● Saved entries
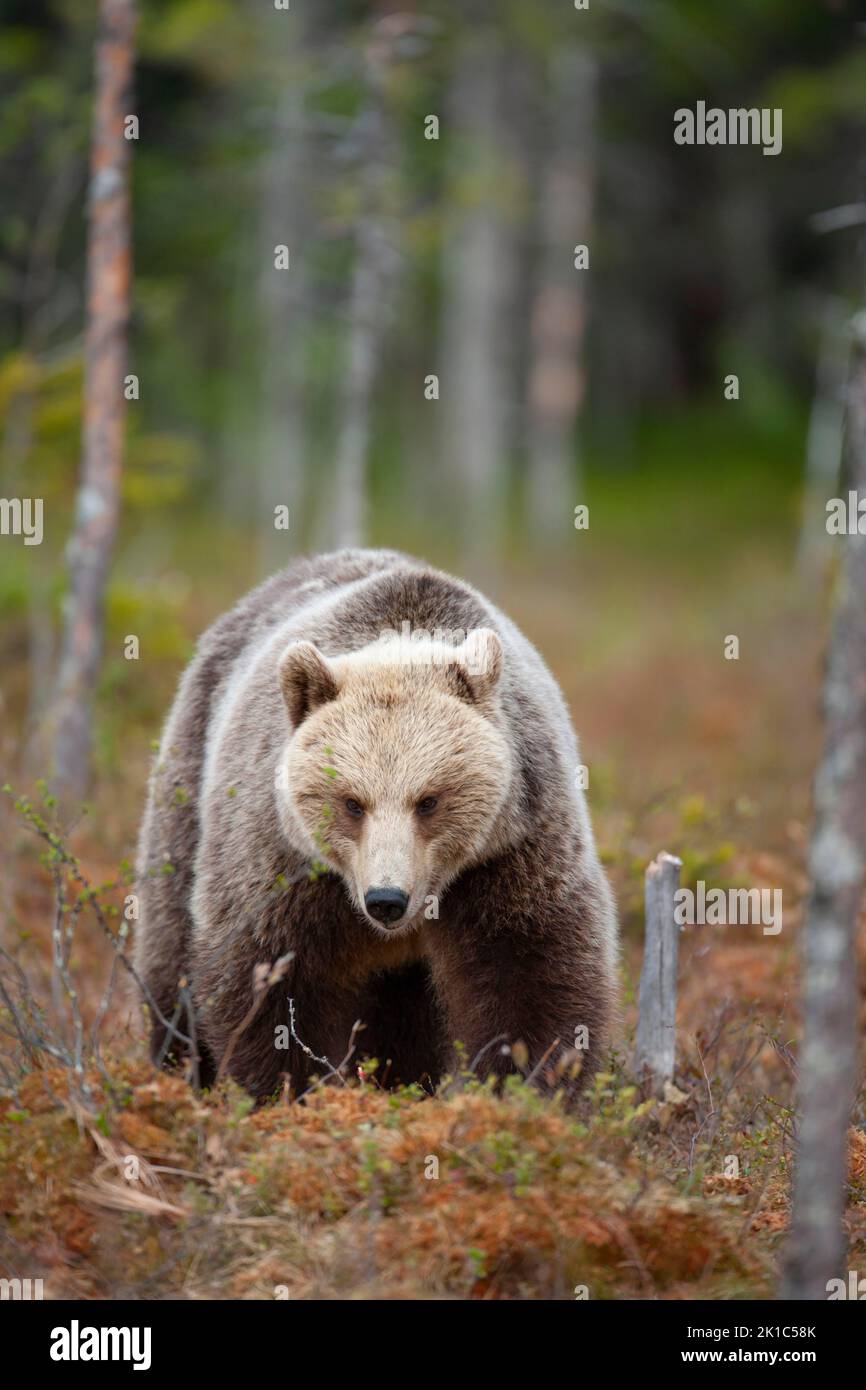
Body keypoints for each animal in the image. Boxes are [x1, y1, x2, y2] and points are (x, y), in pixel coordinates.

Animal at [133, 548, 618, 1101]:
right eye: (352, 802)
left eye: (428, 800)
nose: (386, 899)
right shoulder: (283, 858)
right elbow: (271, 978)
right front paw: (288, 1090)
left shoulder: (512, 845)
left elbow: (532, 971)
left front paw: (525, 1089)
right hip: (188, 779)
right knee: (170, 947)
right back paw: (178, 1067)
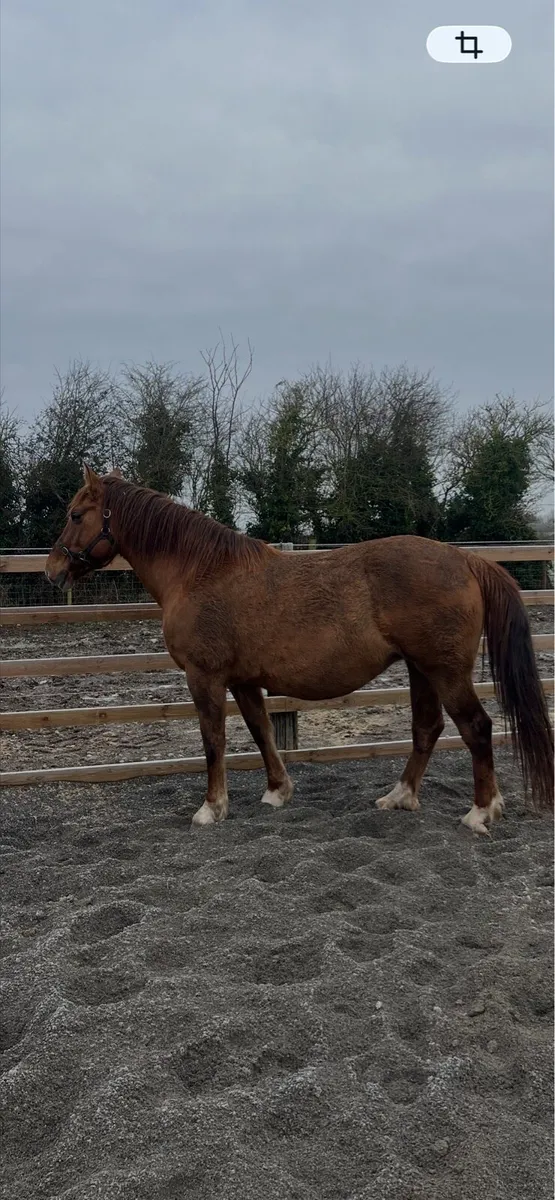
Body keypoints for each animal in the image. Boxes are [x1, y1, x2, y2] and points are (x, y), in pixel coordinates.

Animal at [45, 465, 553, 833]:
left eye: (75, 515)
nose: (52, 571)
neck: (199, 571)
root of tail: (465, 558)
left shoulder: (204, 676)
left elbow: (214, 740)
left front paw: (212, 808)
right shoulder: (244, 680)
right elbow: (261, 732)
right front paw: (277, 791)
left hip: (444, 671)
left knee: (477, 728)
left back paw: (480, 812)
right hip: (421, 670)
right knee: (427, 729)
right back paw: (401, 797)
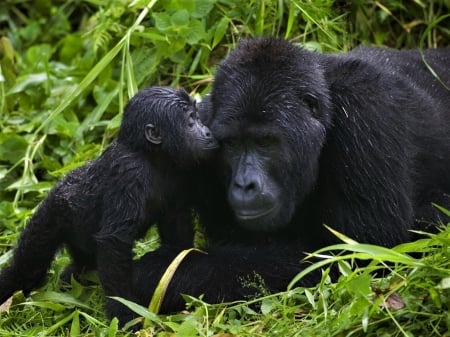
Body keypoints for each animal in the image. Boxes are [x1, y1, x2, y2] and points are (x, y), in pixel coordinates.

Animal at [0, 85, 218, 324]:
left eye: (197, 116)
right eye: (190, 121)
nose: (207, 132)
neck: (150, 155)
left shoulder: (180, 173)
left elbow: (177, 231)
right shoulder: (129, 173)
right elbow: (115, 241)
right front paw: (124, 311)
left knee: (81, 264)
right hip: (52, 213)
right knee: (27, 267)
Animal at [132, 38, 450, 314]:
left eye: (265, 142)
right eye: (231, 144)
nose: (245, 184)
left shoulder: (366, 110)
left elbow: (363, 255)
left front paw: (162, 272)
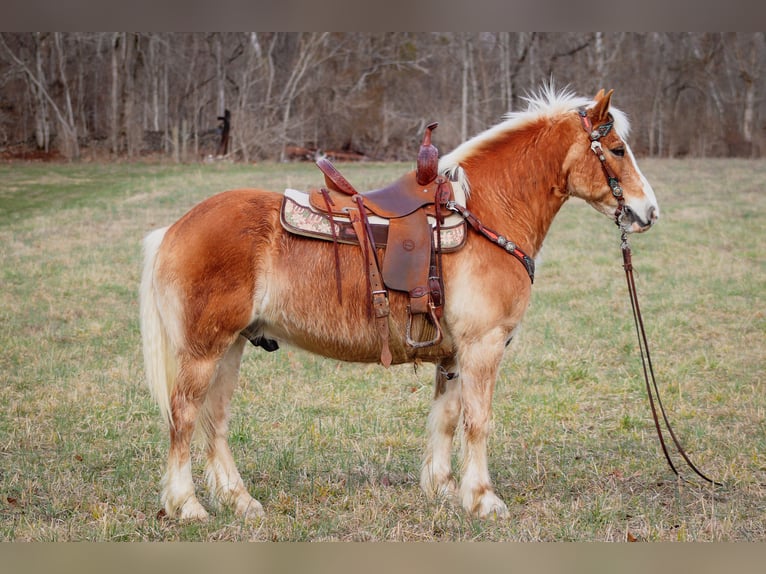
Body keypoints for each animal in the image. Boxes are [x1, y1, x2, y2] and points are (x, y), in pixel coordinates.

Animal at [140, 85, 660, 520]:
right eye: (617, 150)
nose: (648, 211)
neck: (488, 214)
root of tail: (174, 228)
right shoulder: (483, 347)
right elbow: (478, 421)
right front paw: (483, 498)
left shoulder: (454, 355)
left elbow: (447, 419)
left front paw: (445, 488)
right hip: (204, 352)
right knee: (184, 417)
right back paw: (187, 506)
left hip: (230, 347)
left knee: (215, 421)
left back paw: (239, 500)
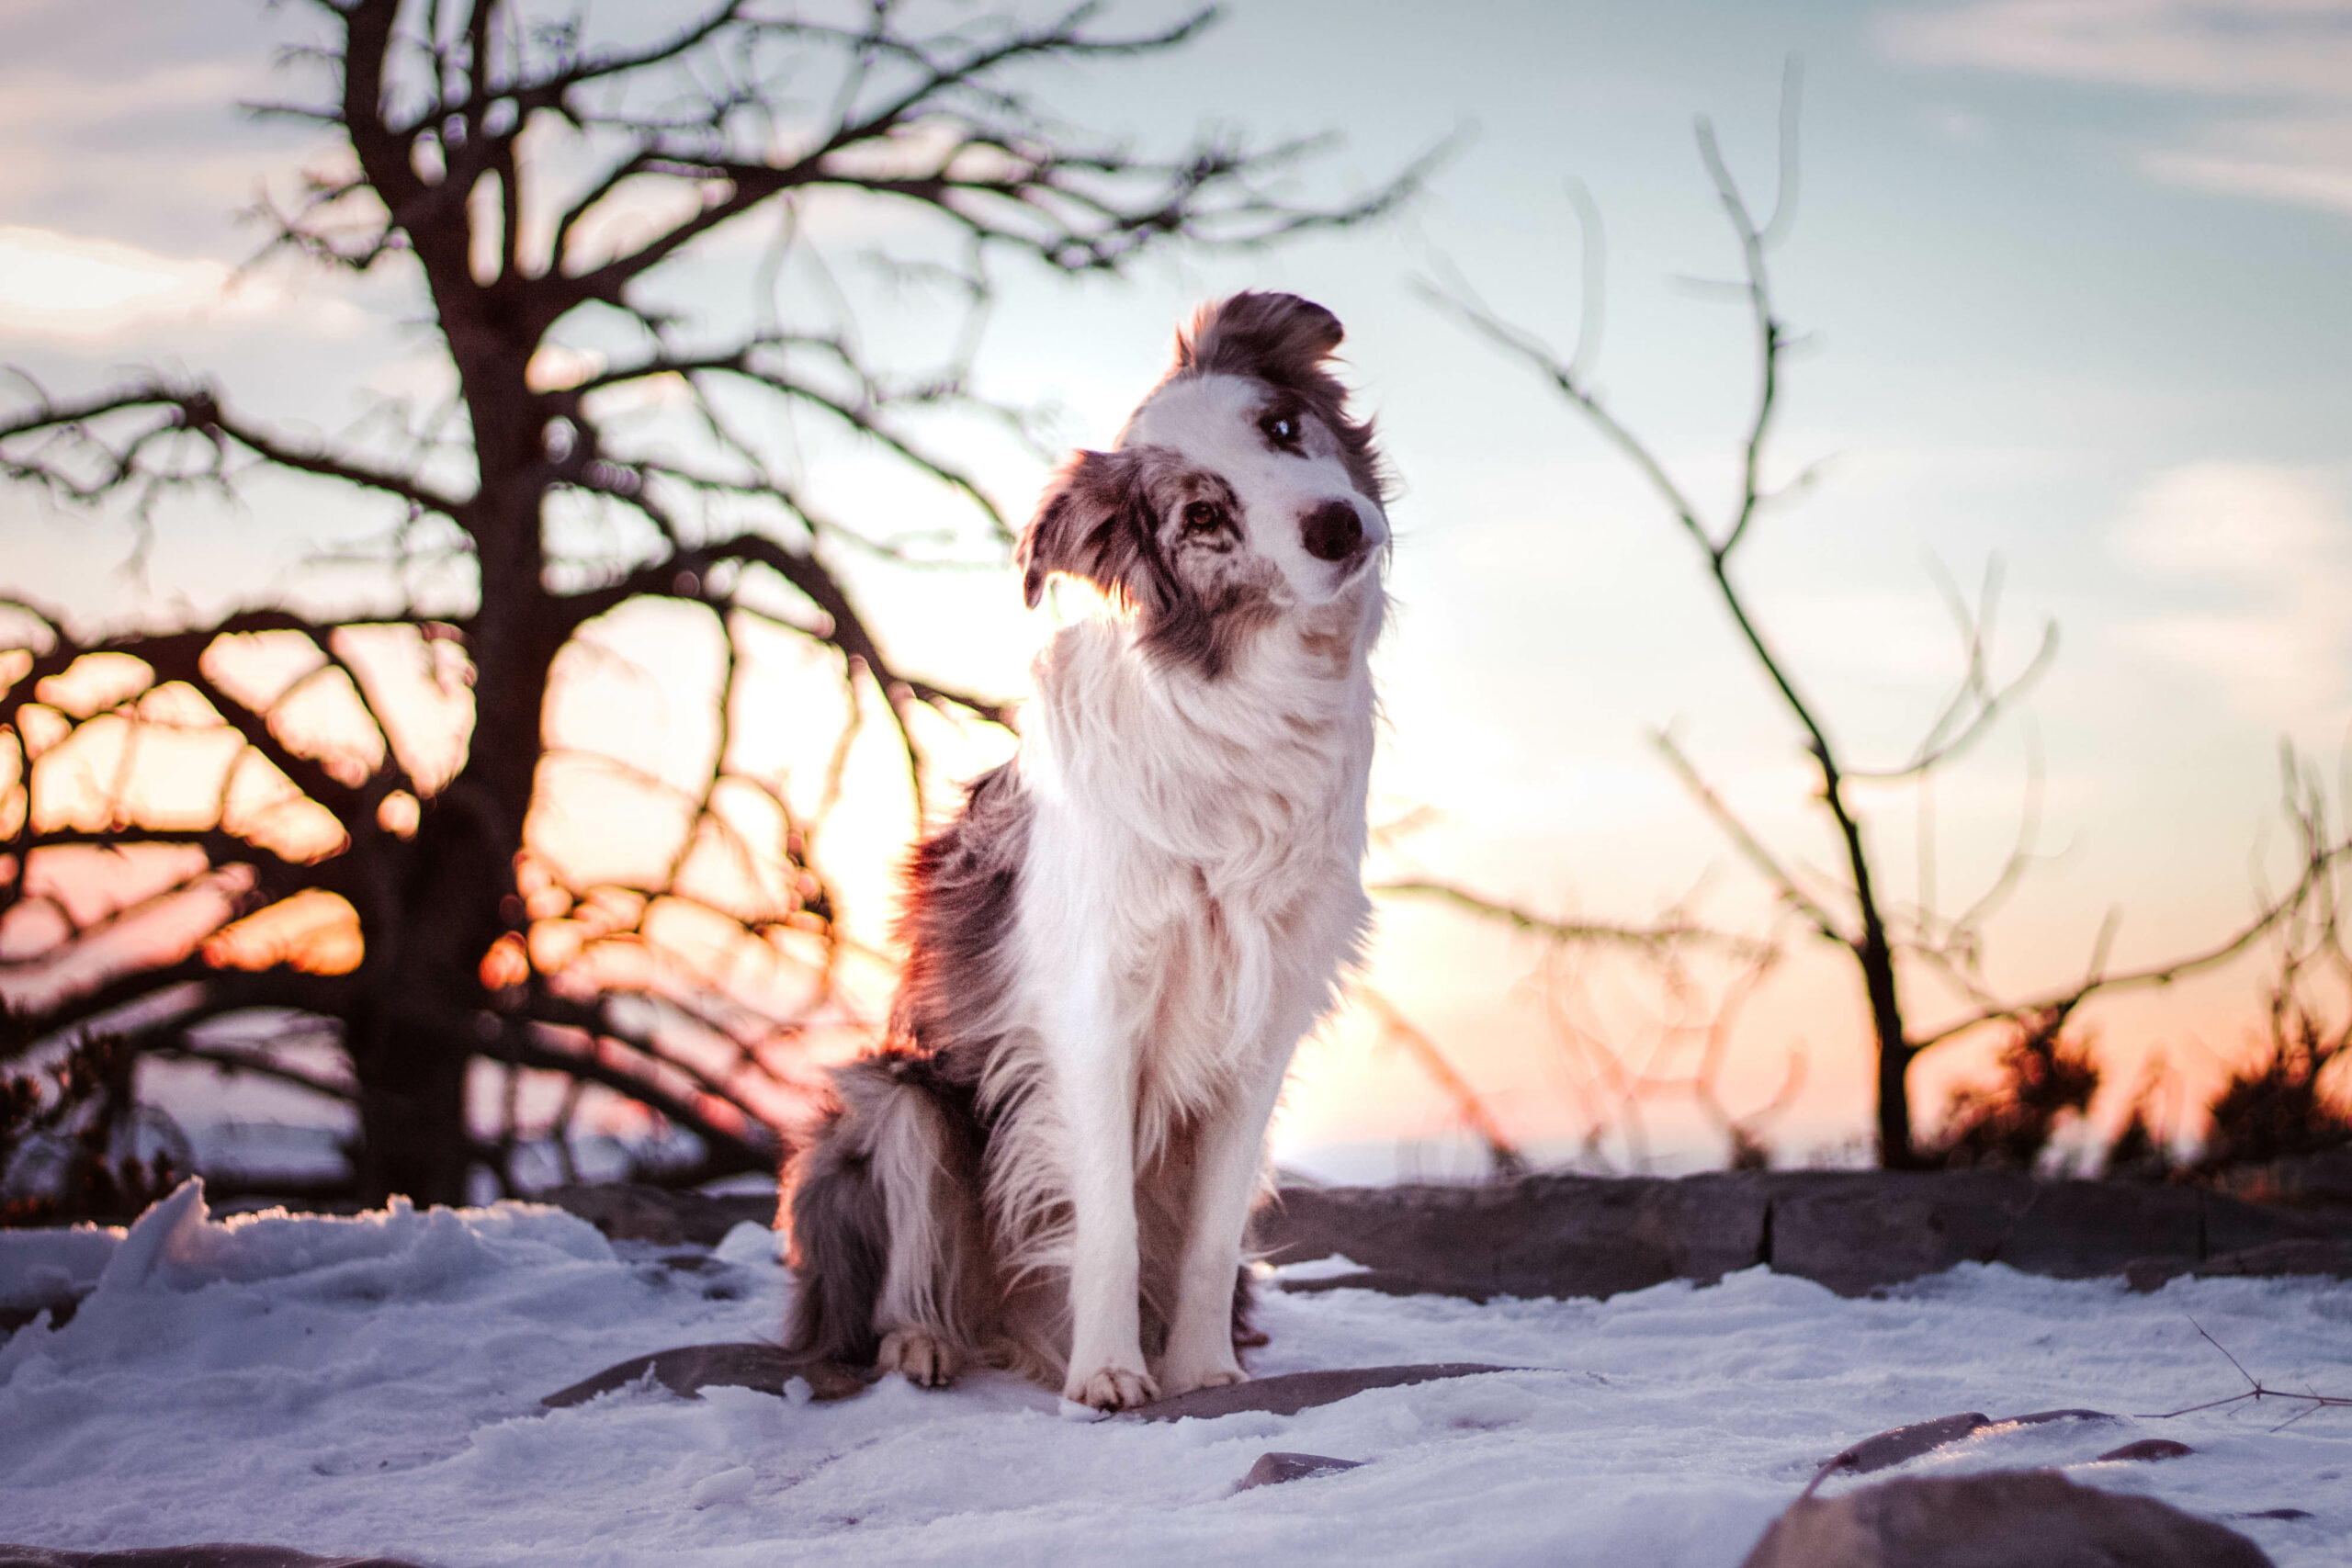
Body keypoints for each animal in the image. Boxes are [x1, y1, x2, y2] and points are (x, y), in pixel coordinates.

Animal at [780, 291, 1383, 1410]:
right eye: (1203, 517)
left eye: (1282, 427)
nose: (1337, 525)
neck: (1246, 713)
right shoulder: (1093, 1010)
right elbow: (1104, 1217)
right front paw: (1108, 1371)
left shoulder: (1263, 1021)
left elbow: (1206, 1238)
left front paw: (1202, 1370)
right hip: (896, 1099)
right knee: (901, 1277)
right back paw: (923, 1345)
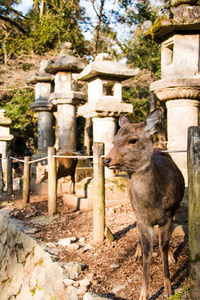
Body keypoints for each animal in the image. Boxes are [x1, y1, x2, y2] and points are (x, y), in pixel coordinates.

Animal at [103, 109, 184, 300]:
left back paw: (171, 256)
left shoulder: (168, 216)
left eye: (132, 140)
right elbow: (148, 250)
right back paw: (137, 253)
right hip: (133, 208)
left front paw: (168, 289)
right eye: (114, 140)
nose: (106, 160)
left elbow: (163, 246)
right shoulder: (142, 218)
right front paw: (143, 293)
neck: (153, 204)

● Directions
Repeat each entry above exactly, passing over any images.

● Output of the task
Body keypoints for each animal in the image. Boxes are [x1, y1, x2, y2] and points are (x, y), in pixel coordinates.

Animal at [133, 548, 618, 1101]:
right eye: (352, 802)
left eye: (428, 800)
nose: (386, 899)
right shoulder: (283, 858)
right elbow: (271, 978)
right front paw: (288, 1090)
left shoulder: (512, 845)
left elbow: (532, 971)
left front paw: (525, 1089)
right hip: (188, 779)
right knee: (170, 947)
right back paw: (178, 1067)
Body keypoints for each animal in the image. Boxes are [x1, y1, x2, y2] and points are (x, y), in pixel coordinates.

Animal at [45, 465, 553, 833]:
left eye: (75, 515)
nose: (52, 571)
neck: (199, 571)
root of tail: (465, 558)
left shoulder: (204, 676)
left elbow: (214, 740)
left front paw: (212, 808)
right shoulder: (244, 680)
right elbow: (261, 732)
right front paw: (277, 791)
left hip: (444, 671)
left knee: (477, 728)
left back paw: (480, 812)
right hip: (421, 670)
right knee: (427, 729)
right back paw: (401, 797)
Body keypoints for each animal in the image. Boxes are [x1, y1, x2, y2] and points are (x, y), in pixel coordinates.

Animal at [0, 85, 218, 324]:
left eye: (197, 116)
right eye: (190, 121)
nose: (207, 132)
neck: (150, 155)
left shoulder: (180, 173)
left elbow: (177, 231)
right shoulder: (129, 173)
right elbow: (115, 241)
right front paw: (124, 311)
left knee: (81, 264)
right hip: (52, 213)
right knee: (27, 267)
Animal at [132, 38, 450, 314]:
left eye: (265, 142)
right eye: (231, 144)
nose: (245, 184)
left shoulder: (366, 110)
left elbow: (363, 255)
left front paw: (162, 272)
Body keypoints for each animal in the image. Boxes are [x1, y1, x2, y2] and points are (x, y), in pixel coordinates.

Animal at [140, 85, 660, 520]:
right eye: (617, 150)
nose: (648, 211)
neck: (488, 214)
root of tail: (174, 228)
right shoulder: (483, 347)
right elbow: (478, 421)
right front paw: (483, 498)
left shoulder: (454, 355)
left elbow: (447, 419)
left front paw: (445, 488)
right hip: (204, 352)
right knee: (184, 417)
right back paw: (187, 506)
left hip: (230, 347)
left knee: (215, 421)
left back paw: (239, 500)
Body keypoints for each animal in the image. Boxes are [x1, y1, x2, y2] and points are (x, y), in pixel coordinates.

Animal at [780, 291, 1383, 1410]:
right eye: (1203, 517)
left eye: (1282, 427)
nose: (1337, 525)
neck: (1246, 713)
right shoulder: (1093, 1010)
right elbow: (1104, 1217)
right front paw: (1108, 1371)
left shoulder: (1263, 1021)
left elbow: (1206, 1238)
left front paw: (1202, 1370)
right hip: (896, 1099)
right knee: (901, 1277)
right back paw: (923, 1345)
Body keypoints for each animal in the image. Boxes are [x1, y1, x2, y2] and points are (x, y), in pixel coordinates.

Animal at [103, 109, 184, 300]:
left back paw: (171, 256)
left shoulder: (168, 216)
left eye: (132, 140)
right elbow: (148, 250)
right back paw: (137, 253)
right hip: (133, 208)
left front paw: (168, 289)
right eye: (114, 140)
nose: (106, 160)
left elbow: (163, 246)
right shoulder: (142, 218)
right front paw: (143, 293)
neck: (153, 204)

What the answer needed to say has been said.